Of course, back at school the awkwardness was difficult to bear. I panicked at the thought of running into Tom, what he might say, the looks he might give me. I struggled with feeling uncool, as though I’d broken some sort of covenant between the popular kids, my social status on the line. We were young. I’d only been out of high school five years myself, the and the existential struggles of the teen years lingered. I found myself anxiously searching the parking lot for Tom’s vintage VW sports car, scanning the breezeways for his figure. I avoided his classroom like the plague, telling our students I had to switch classes to help out elsewhere, when they invariably asked where I’d gone.
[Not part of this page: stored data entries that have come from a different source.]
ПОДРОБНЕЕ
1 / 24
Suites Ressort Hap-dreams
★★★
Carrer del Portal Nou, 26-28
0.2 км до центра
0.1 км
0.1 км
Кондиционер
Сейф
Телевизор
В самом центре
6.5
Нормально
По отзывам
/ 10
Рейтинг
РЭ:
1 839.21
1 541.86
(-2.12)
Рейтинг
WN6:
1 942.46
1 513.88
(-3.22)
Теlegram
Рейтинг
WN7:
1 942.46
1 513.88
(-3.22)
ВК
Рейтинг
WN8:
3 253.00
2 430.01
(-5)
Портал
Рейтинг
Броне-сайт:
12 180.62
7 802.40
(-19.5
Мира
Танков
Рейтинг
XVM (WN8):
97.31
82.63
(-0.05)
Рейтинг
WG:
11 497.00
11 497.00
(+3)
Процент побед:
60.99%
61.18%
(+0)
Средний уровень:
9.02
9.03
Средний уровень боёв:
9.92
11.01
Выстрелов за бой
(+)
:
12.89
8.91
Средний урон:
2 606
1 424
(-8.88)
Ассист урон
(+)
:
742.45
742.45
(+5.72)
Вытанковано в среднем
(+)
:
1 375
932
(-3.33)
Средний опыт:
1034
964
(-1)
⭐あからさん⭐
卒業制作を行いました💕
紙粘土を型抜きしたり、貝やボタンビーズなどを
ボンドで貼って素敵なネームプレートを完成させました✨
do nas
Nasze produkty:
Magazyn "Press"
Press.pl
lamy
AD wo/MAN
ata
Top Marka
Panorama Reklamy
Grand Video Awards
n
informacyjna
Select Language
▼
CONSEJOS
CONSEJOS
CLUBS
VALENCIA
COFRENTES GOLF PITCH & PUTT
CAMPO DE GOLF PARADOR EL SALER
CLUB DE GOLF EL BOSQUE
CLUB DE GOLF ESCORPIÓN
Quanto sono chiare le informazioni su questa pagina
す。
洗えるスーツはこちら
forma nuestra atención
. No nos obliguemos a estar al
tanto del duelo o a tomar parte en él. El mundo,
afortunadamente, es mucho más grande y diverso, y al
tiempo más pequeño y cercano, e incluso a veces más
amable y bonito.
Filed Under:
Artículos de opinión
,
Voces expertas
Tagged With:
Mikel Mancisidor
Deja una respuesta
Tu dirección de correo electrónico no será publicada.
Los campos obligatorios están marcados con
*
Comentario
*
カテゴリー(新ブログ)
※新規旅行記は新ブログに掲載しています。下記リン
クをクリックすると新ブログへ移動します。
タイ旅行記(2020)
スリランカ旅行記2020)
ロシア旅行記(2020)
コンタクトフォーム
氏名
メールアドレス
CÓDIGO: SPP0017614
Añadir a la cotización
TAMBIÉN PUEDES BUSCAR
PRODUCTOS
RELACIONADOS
I noticed Tom’s classroom door stayed propped open at all times. He wasn’t at the football games anymore. On chance sightings, I saw he walked alone, no longer the center of a gang of students clamoring for his attention. I wondered if he was starting to take himself more seriously. I knew from the principal that he had been taken through the district’s process, had been written up for sexual harassment. I both hoped he didn’t hate me and that he had had the hammer dropped on him, because he deserved it. I worried about retaliation.

No retaliation came. Tom and I never exchanged a word again, save for a polite nod when passing in the halls. The next school year found me a full time graduate student, my career as a student teacher a thing of the past. Clarence Thomas made it onto the Supreme Court despite planting pubic hairs on cans of Coke in the office, and Tom faded into memory.